Background: Surveillance of intestinal metaplasia (IM) of the gastric mucosa should be limited to patients at high risk of gastric cancer. Patients with extensive IM are at increased cancer risk; however, the intragastric extent of IM is usually unknown at the time of the initial diagnosis. Objective: To assess the predictive value of clinical, histologic, and serologic parameters for the intragastric extent of IM. Design and Setting: Prospective, multicenter study. Patients: Eighty-eight patients with a previous diagnosis of IM of the gastric mucosa. Intervention: Surveillance gastroscopy with extensive random biopsy sampling. Main Outcome Measurements: Biopsy specimens were evaluated according to the Sydney classification system. In addition, serologic testing of Helicobacter pylori and cagA status, pepsinogens I and II, gastrin, and intrinsic factor antibodies was performed. The association between the available parameters and extensive IM was evaluated with logistic regression analysis. Results: In 51 patients (58%), IM was present in the biopsy specimens from at least 2 intragastric locations.

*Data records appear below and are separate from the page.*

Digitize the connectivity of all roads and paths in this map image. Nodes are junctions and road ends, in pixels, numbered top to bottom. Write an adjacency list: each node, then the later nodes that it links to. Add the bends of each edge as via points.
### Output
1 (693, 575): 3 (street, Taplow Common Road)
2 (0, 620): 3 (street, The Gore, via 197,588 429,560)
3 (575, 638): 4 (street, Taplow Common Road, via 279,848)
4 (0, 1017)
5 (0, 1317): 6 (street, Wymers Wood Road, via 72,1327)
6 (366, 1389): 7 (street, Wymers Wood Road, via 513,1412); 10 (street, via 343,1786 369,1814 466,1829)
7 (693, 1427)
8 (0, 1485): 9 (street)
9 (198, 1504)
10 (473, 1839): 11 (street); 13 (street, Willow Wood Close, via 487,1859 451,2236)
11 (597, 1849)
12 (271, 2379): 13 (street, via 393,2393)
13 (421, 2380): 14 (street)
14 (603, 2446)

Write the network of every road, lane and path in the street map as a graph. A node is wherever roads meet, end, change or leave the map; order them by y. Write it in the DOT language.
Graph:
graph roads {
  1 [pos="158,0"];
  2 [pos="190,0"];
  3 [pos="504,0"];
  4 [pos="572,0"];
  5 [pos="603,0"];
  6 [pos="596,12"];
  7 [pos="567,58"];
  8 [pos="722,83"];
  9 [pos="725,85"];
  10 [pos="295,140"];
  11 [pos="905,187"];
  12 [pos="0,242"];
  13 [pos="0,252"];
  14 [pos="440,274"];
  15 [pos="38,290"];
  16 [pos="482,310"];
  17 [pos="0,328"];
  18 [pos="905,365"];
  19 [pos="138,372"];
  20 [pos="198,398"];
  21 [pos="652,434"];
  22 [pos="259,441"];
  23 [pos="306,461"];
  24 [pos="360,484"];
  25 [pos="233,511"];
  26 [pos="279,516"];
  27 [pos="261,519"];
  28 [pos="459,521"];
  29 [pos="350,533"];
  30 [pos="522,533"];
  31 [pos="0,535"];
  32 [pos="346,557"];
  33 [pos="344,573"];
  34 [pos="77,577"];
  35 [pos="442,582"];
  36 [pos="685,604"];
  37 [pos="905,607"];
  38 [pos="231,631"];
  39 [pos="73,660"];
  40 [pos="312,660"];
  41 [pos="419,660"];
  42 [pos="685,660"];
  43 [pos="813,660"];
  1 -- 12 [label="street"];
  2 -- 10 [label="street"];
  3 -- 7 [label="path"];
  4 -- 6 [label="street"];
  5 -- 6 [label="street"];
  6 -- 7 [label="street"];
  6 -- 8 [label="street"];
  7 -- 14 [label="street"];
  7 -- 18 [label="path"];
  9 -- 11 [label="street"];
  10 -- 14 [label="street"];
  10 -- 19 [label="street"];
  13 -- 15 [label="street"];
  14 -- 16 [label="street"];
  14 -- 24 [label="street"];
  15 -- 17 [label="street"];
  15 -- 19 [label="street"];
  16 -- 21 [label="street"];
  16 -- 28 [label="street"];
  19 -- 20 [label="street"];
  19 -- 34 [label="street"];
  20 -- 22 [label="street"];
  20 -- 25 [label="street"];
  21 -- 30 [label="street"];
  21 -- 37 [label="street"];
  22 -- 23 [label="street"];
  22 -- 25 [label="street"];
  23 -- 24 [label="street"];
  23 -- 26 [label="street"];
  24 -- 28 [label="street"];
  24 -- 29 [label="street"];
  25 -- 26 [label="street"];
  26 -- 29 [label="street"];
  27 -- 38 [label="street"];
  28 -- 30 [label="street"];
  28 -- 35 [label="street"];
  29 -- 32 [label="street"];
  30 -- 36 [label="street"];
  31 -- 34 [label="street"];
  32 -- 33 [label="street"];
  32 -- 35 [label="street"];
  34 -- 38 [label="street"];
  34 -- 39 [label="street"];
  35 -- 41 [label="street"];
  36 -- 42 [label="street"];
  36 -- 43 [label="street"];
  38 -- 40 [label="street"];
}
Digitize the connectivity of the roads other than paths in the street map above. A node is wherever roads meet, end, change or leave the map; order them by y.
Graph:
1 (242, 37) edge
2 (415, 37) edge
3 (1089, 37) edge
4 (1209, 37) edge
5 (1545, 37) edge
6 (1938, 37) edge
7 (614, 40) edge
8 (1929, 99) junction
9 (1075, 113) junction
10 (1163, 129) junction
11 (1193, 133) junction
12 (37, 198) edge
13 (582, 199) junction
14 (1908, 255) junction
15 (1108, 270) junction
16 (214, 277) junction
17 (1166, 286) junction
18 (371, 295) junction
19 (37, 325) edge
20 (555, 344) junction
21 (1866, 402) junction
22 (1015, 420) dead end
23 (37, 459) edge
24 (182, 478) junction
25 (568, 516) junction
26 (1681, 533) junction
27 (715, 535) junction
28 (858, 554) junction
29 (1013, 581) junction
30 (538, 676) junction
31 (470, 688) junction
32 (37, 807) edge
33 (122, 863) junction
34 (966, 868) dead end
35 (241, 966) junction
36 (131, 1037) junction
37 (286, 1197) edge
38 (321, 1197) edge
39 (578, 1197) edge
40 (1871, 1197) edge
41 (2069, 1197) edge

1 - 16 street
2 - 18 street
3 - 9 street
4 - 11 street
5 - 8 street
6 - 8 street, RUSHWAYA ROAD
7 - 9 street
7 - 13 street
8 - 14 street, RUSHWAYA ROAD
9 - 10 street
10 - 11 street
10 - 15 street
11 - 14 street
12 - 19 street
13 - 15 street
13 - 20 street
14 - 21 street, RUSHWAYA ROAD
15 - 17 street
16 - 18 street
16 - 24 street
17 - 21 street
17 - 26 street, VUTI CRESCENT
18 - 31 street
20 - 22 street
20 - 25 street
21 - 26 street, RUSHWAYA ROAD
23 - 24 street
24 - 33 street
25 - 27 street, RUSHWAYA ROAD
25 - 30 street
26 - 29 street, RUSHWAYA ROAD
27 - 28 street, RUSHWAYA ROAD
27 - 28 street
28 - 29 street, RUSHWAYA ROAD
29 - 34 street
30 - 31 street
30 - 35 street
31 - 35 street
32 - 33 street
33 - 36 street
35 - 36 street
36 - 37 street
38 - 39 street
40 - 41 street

The most important predictors of extensive IM were a family history of gastric cancer, alcohol use ≥1 unit/d (1 glass, approximately 10 mL or 8 g ethanol), moderate or marked IM of the index biopsy specimen, and a pepsinogen I to II ratio <3.0. A simple risk score based on these factors could identify extensive IM in 24 of 25 patients (sensitivity 96%). Limitation: A prospective cohort study should confirm the proposed risk stratification. Conclusions: A risk score of clinical, histologic, and serologic parameters can predict extensive intragastric IM and may serve as a practical tool to select patients for surveillance endoscopy in routine clinical practice.